Thursday, February 22, 2024, 3:00pm to 4:30pm

Location: 

Tozzer 203

“An Archaeology of Early Modern Transition in Southeast Asia: Social Transformation in Angkor (13th-17th century)”

 

Dr. Piphal Heng

Post-Doctoral Scholar, UCLA Program for Early Modern Southeast Asia (PEMSEA) and Cotsen Institute of Archaeology

 

ABSTRACT: Southeast Asia underwent a series of significant transformations during the Early Modern transition (13th-17th century CE). These included an intensified maritime trade network that later brought European colonialism to its shores, social and political transformations associated with religious change (Theravada Buddhism, Islam, and Christianity), and a southward shift of political centers.
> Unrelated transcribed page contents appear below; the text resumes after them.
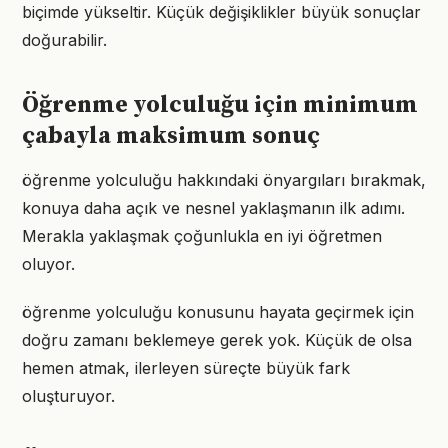
biçimde yükseltir. Küçük değişiklikler büyük sonuçlar
doğurabilir.
Öğrenme yolculuğu için minimum
çabayla maksimum sonuç
öğrenme yolculuğu hakkındaki önyargıları bırakmak,
konuya daha açık ve nesnel yaklaşmanın ilk adımı.
Merakla yaklaşmak çoğunlukla en iyi öğretmen
oluyor.
öğrenme yolculuğu konusunu hayata geçirmek için
doğru zamanı beklemeye gerek yok. Küçük de olsa
hemen atmak, ilerleyen süreçte büyük fark
oluşturuyor.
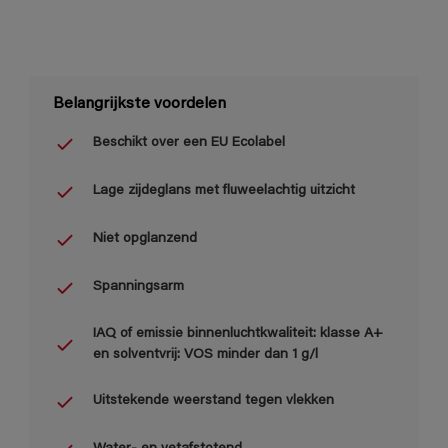
Belangrijkste voordelen
Beschikt over een EU Ecolabel
Lage zijdeglans met fluweelachtig uitzicht
Niet opglanzend
Spanningsarm
IAQ of emissie binnenluchtkwaliteit: klasse A+
en solventvrij: VOS minder dan 1 g/l
Uitstekende weerstand tegen vlekken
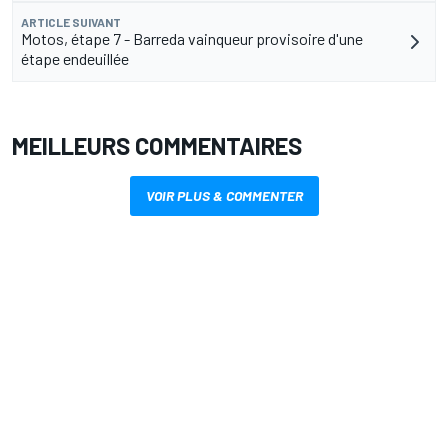
ARTICLE SUIVANT
Motos, étape 7 - Barreda vainqueur provisoire d'une
étape endeuillée
MEILLEURS COMMENTAIRES
VOIR PLUS & COMMENTER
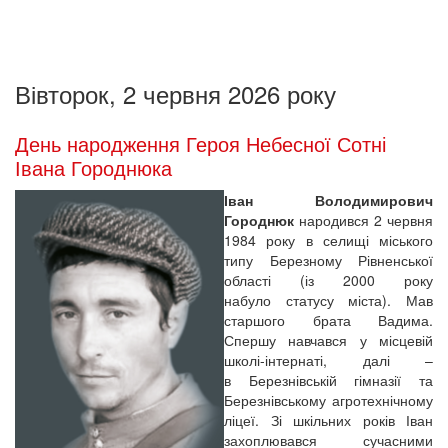
Вівторок, 2 червня 2026 року
День народження Героя Небесної Сотні
Івана Городнюка
Іван Володимирович
Городнюк
народився 2 червня
1984 року в селищі міського
типу Березному Рівненської
області (із 2000 року
набуло статусу міста). Мав
старшого брата Вадима.
Спершу навчався у місцевій
школі-інтернаті, далі –
в Березнівській гімназії та
Березнівському агротехнічному
ліцеї. Зі шкільних років Іван
захоплювався сучасними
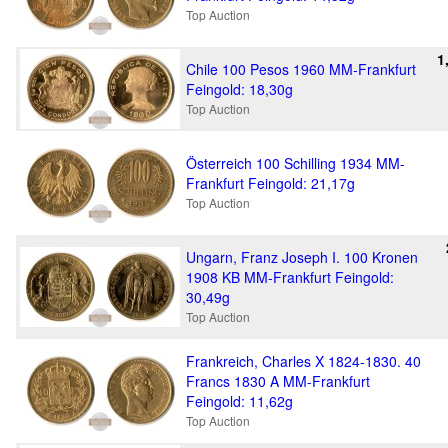
Top Auction
1
Chile 100 Pesos 1960 MM-Frankfurt
Feingold: 18,30g
Top Auction
Österreich 100 Schilling 1934 MM-
Frankfurt Feingold: 21,17g
Top Auction
Ungarn, Franz Joseph I. 100 Kronen
1908 KB MM-Frankfurt Feingold:
30,49g
Top Auction
Frankreich, Charles X 1824-1830. 40
Francs 1830 A MM-Frankfurt
Feingold: 11,62g
Top Auction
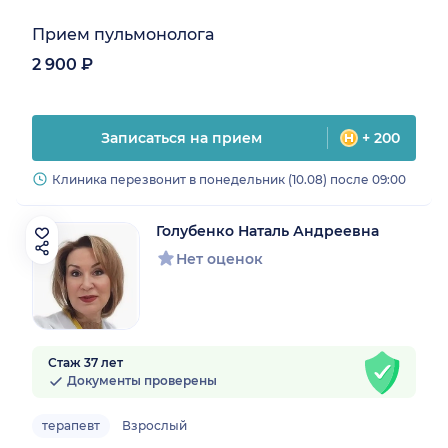
Прием пульмонолога
2 900 ₽
Записаться на прием
+ 200
Клиника перезвонит в понедельник (10.08) после 09:00
Голубенко Наталь Андреевна
Нет оценок
Стаж 37 лет
Документы проверены
терапевт
Взрослый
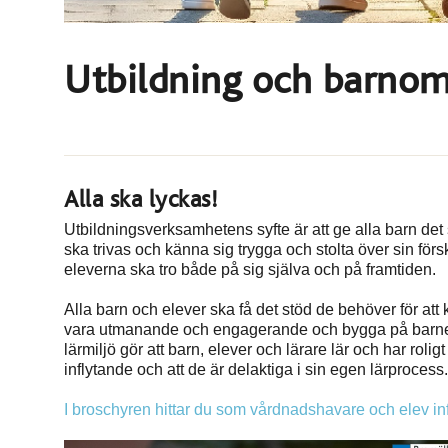
Utbildning och barno
Alla ska lyckas!
Utbildningsverksamhetens syfte är att ge alla barn det s
ska trivas och känna sig trygga och stolta över sin förs
eleverna ska tro både på sig själva och på framtiden.
Alla barn och elever ska få det stöd de behöver för att
vara utmanande och engagerande och bygga på barnen
lärmiljö gör att barn, elever och lärare lär och har rol
inflytande och att de är delaktiga i sin egen lärprocess.
I broschyren hittar du som vårdnadshavare och elev in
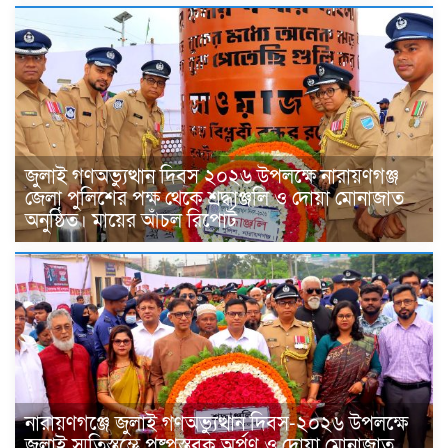
জুলাই গণঅভ্যুত্থান দিবস ২০২৬ উপলক্ষে নারায়ণগঞ্জ
জেলা পুলিশের পক্ষ থেকে শ্রদ্ধাঞ্জলি ও দোয়া মোনাজাত
অনুষ্ঠিত। মায়ের আঁচল রিপোর্ট
নারায়ণগঞ্জে জুলাই গণঅভ্যুত্থান দিবস-২০২৬ উপলক্ষে
জুলাই স্মৃতিস্তম্ভে পুষ্পস্তবক অর্পণ ও দোয়া মোনাজাত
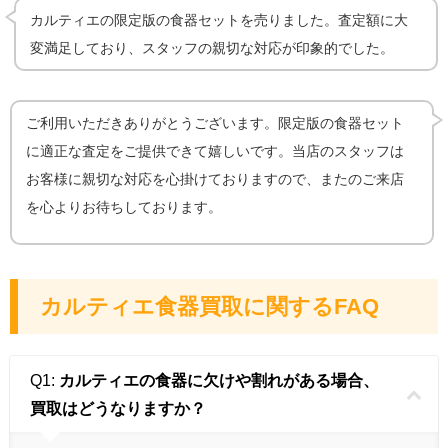
カルティエの限定版の食器セットを売りました。査定額に大
変満足しており、スタッフの親切な対応が印象的でした。
ご利用いただきありがとうございます。限定版の食器セット
に適正な査定をご提供できて嬉しいです。当店のスタッフは
お客様に親切な対応を心掛けておりますので、またのご来店
を心よりお待ちしております。
カルティエ食器買取に関するFAQ
Q1:
カルティエの食器に欠けや割れがある場合、
買取はどうなりますか？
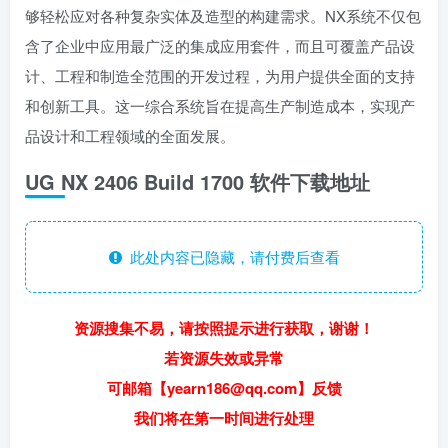
够轻松应对各种复杂实体及造型的构建需求。NX系统不仅包
含了企业中应用最广泛的集成应用套件，而且可覆盖产品设
计、工程和制造全范围的开发过程，为用户提供全面的支持
和创新工具。这一综合系统旨在提高生产制造成本，实现产
品设计和工程领域的全面发展。
UG NX 2406 Build 1700 软件下载地址
此处内容已隐藏，请付费后查看
资源搜集不易，请按照提示进行获取，谢谢！
若资源失效或异常
可邮箱【yearn186@qq.com】反馈
我们将在第一时间进行处理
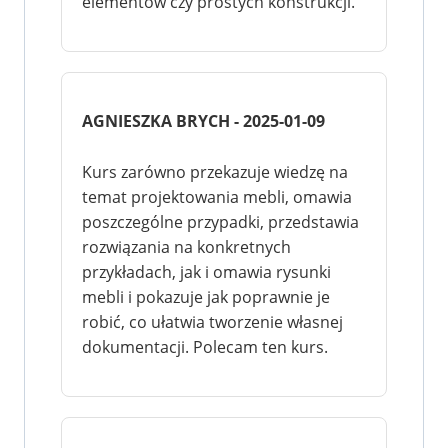
elementów czy prostych konstrukcji.
AGNIESZKA BRYCH - 2025-01-09
Kurs zarówno przekazuje wiedzę na
temat projektowania mebli, omawia
poszczególne przypadki, przedstawia
rozwiązania na konkretnych
przykładach, jak i omawia rysunki
mebli i pokazuje jak poprawnie je
robić, co ułatwia tworzenie własnej
dokumentacji. Polecam ten kurs.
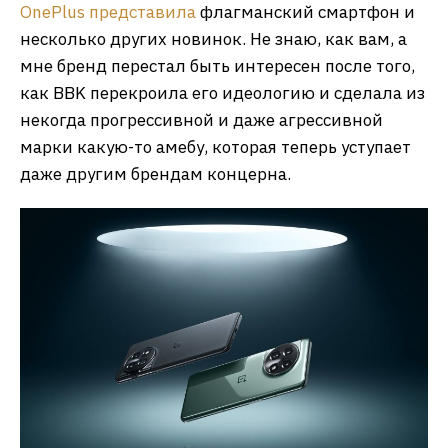
OnePlus представила
флагманский смартфон и
несколько других новинок. Не знаю, как вам, а
мне бренд перестал быть интересен после того,
как BBK перекроила его идеологию и сделала из
некогда прогрессивной и даже агрессивной
марки какую-то амебу, которая теперь уступает
даже другим брендам концерна.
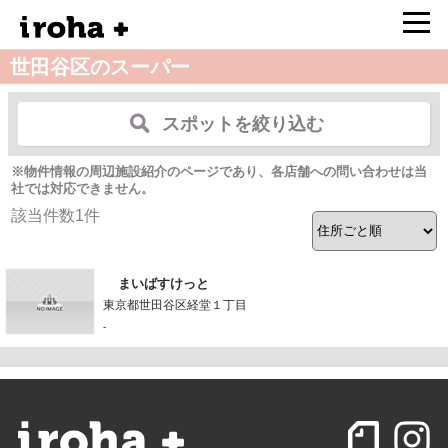
世田谷区のスーパー
スポットを絞り込む
※物件情報の周辺施設紹介のページであり、各店舗への問い合わせは当
社では対応できません。
該当件数
1
件
まいばすけっと
東京都世田谷区経堂１丁目
-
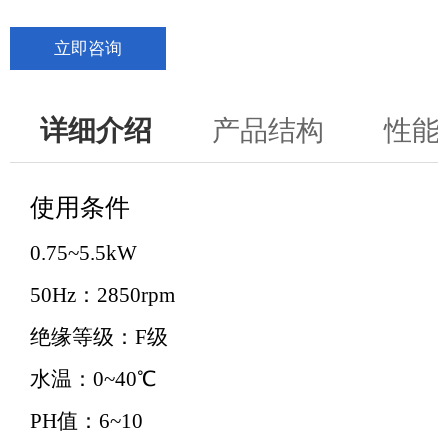
立即咨询
详细介绍
产品结构
性能
使用条件
0.75~5.5kW
50Hz：2850rpm
绝缘等级：F级
水温：0~40℃
PH值：6~10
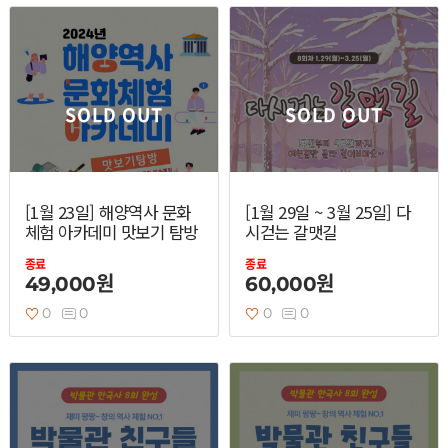
SOLD OUT
SOLD OUT
[1월 23일] 해양역사 문화
[1월 29일 ~ 3월 25일] 다
체험 아카데미 맛보기 탐방
시걷는 갈맷길
종료
종료
49,000원
60,000원
0
0
0
0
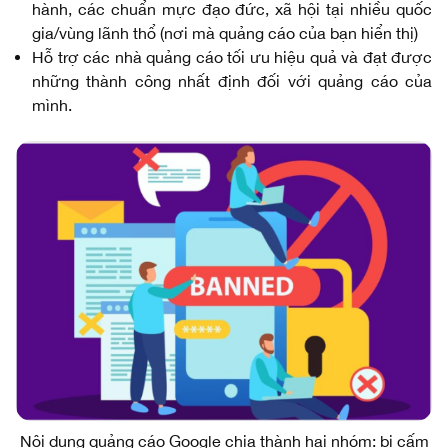
hành, các chuẩn mực đạo đức, xã hội tại nhiều quốc
gia/vùng lãnh thổ (nơi mà quảng cáo của bạn hiển thị)
Hỗ trợ các nhà quảng cáo tối ưu hiệu quả và đạt được
những thành công nhất định đối với quảng cáo của
mình.
Nội dung quảng cáo Google chia thành hai nhóm: bị cấm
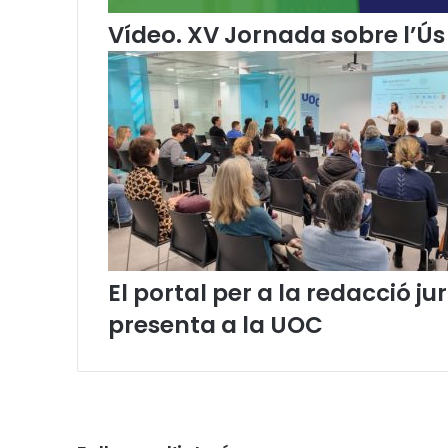
a
Vídeo. XV Jornada sobre l’Ús 
t
a
l
a
n
El portal per a la redacció 
presenta a la UOC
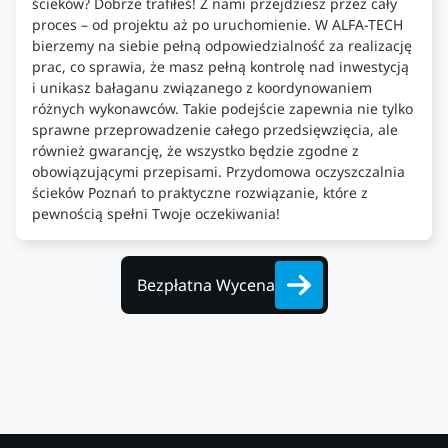
ścieków? Dobrze trafiłeś! Z nami przejdziesz przez cały
proces – od projektu aż po uruchomienie. W ALFA-TECH
bierzemy na siebie pełną odpowiedzialność za realizację
prac, co sprawia, że masz pełną kontrolę nad inwestycją
i unikasz bałaganu związanego z koordynowaniem
różnych wykonawców. Takie podejście zapewnia nie tylko
sprawne przeprowadzenie całego przedsięwzięcia, ale
również gwarancję, że wszystko będzie zgodne z
obowiązującymi przepisami. Przydomowa oczyszczalnia
ścieków Poznań to praktyczne rozwiązanie, które z
pewnością spełni Twoje oczekiwania!
Bezpłatna Wycena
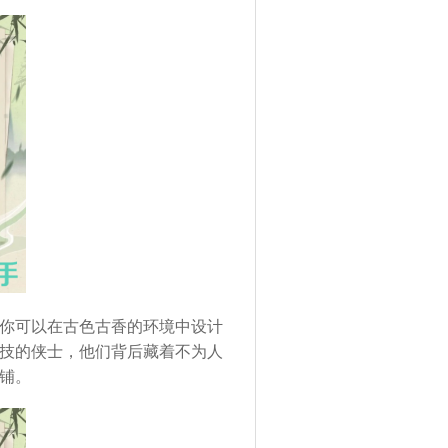
你可以在古色古香的环境中设计
技的侠士，他们背后藏着不为人
铺。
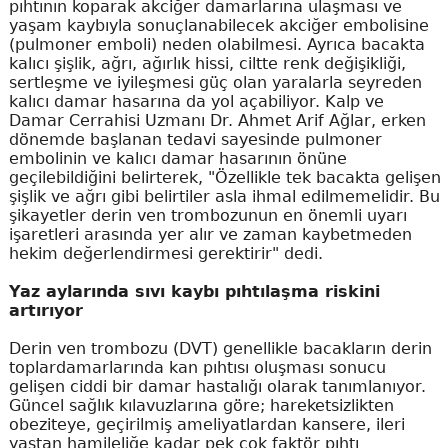
pıhtının koparak akciğer damarlarına ulaşması ve
yaşam kaybıyla sonuçlanabilecek akciğer embolisine
(pulmoner emboli) neden olabilmesi. Ayrıca bacakta
kalıcı şişlik, ağrı, ağırlık hissi, ciltte renk değişikliği,
sertleşme ve iyileşmesi güç olan yaralarla seyreden
kalıcı damar hasarına da yol açabiliyor. Kalp ve
Damar Cerrahisi Uzmanı Dr. Ahmet Arif Ağlar, erken
dönemde başlanan tedavi sayesinde pulmoner
embolinin ve kalıcı damar hasarının önüne
geçilebildiğini belirterek, "Özellikle tek bacakta gelişen
şişlik ve ağrı gibi belirtiler asla ihmal edilmemelidir. Bu
şikayetler derin ven trombozunun en önemli uyarı
işaretleri arasında yer alır ve zaman kaybetmeden
hekim değerlendirmesi gerektirir" dedi.
Yaz aylarında sıvı kaybı pıhtılaşma riskini
artırıyor
Derin ven trombozu (DVT) genellikle bacakların derin
toplardamarlarında kan pıhtısı oluşması sonucu
gelişen ciddi bir damar hastalığı olarak tanımlanıyor.
Güncel sağlık kılavuzlarına göre; hareketsizlikten
obeziteye, geçirilmiş ameliyatlardan kansere, ileri
yaştan hamileliğe kadar pek çok faktör pıhtı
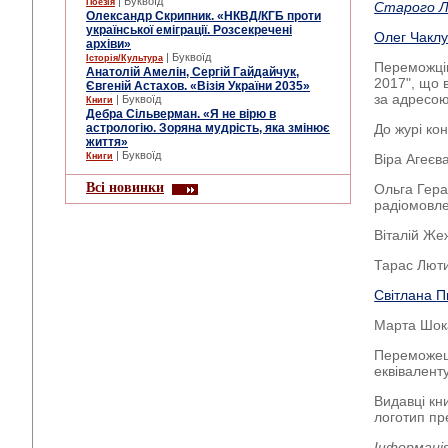
| Буквоїд
Поезія
Старого Л
Олександр Скрипник. «НКВД/КГБ проти
української еміграції. Розсекречені
Олег Чакл
архіви»
| Буквоїд
Історія/Культура
Переможців
Анатолій Амелін, Сергій Гайдайчук,
2017", що 
Євгеній Астахов. «Візія України 2035»
за адресою
| Буквоїд
Книги
Дебра Сільверман. «Я не вірю в
астрологію. Зоряна мудрість, яка змінює
До журі ко
життя»
| Буквоїд
Книги
Віра Агеєв
Всі новинки
Ольга Гера
радіомовл
Віталій Же
Тарас Лют
Світлана
П
Марта Шока
Переможець
еквівалент
Видавці кн
логотип пр
Інформаці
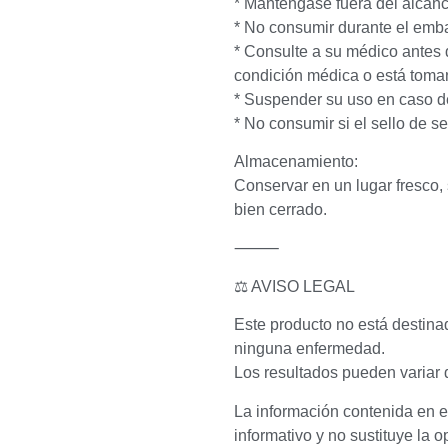
* Manténgase fuera del alcanc
* No consumir durante el emba
* Consulte a su médico antes
condición médica o está tom
* Suspender su uso en caso d
* No consumir si el sello de s
Almacenamiento:
Conservar en un lugar fresco, 
bien cerrado.
⸻
⚖️ AVISO LEGAL
Este producto no está destinado
ninguna enfermedad.
Los resultados pueden variar 
La información contenida en e
informativo y no sustituye la o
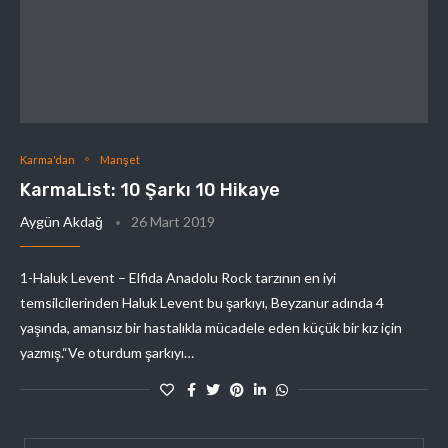
Karma'dan
Manşet
KarmaList: 10 Şarkı 10 Hikaye
Aygün Akdağ
26 Mart 2019
1-Haluk Levent – Elfida Anadolu Rock tarzının en iyi
temsilcilerinden Haluk Levent bu şarkıyı, Beyzanur adında 4
yaşında, amansız bir hastalıkla mücadele eden küçük bir kız için
yazmış.“Ve oturdum şarkıyı…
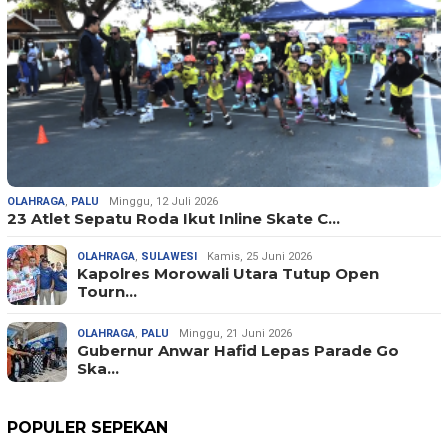
OLAHRAGA
,
PALU
Minggu, 12 Juli 2026
23 Atlet Sepatu Roda Ikut Inline Skate C…
OLAHRAGA
,
SULAWESI
Kamis, 25 Juni 2026
Kapolres Morowali Utara Tutup Open
Tourn…
OLAHRAGA
,
PALU
Minggu, 21 Juni 2026
Gubernur Anwar Hafid Lepas Parade Go
Ska…
POPULER SEPEKAN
In Cambodia, these transformations included the adoption of Theravada Buddhism and the political collapse of Angkor (9th-15th century CE), the largest premodern state in Southeast Asia. How did these polity-scale changes affect local communities in Angkor? This talk examines this transition by looking at recent archaeological evidence from both urban and rural communities in Angkor.

 

Sponsored by the Harvard Asian Archaeology Seminar and the Harvard Asia Center.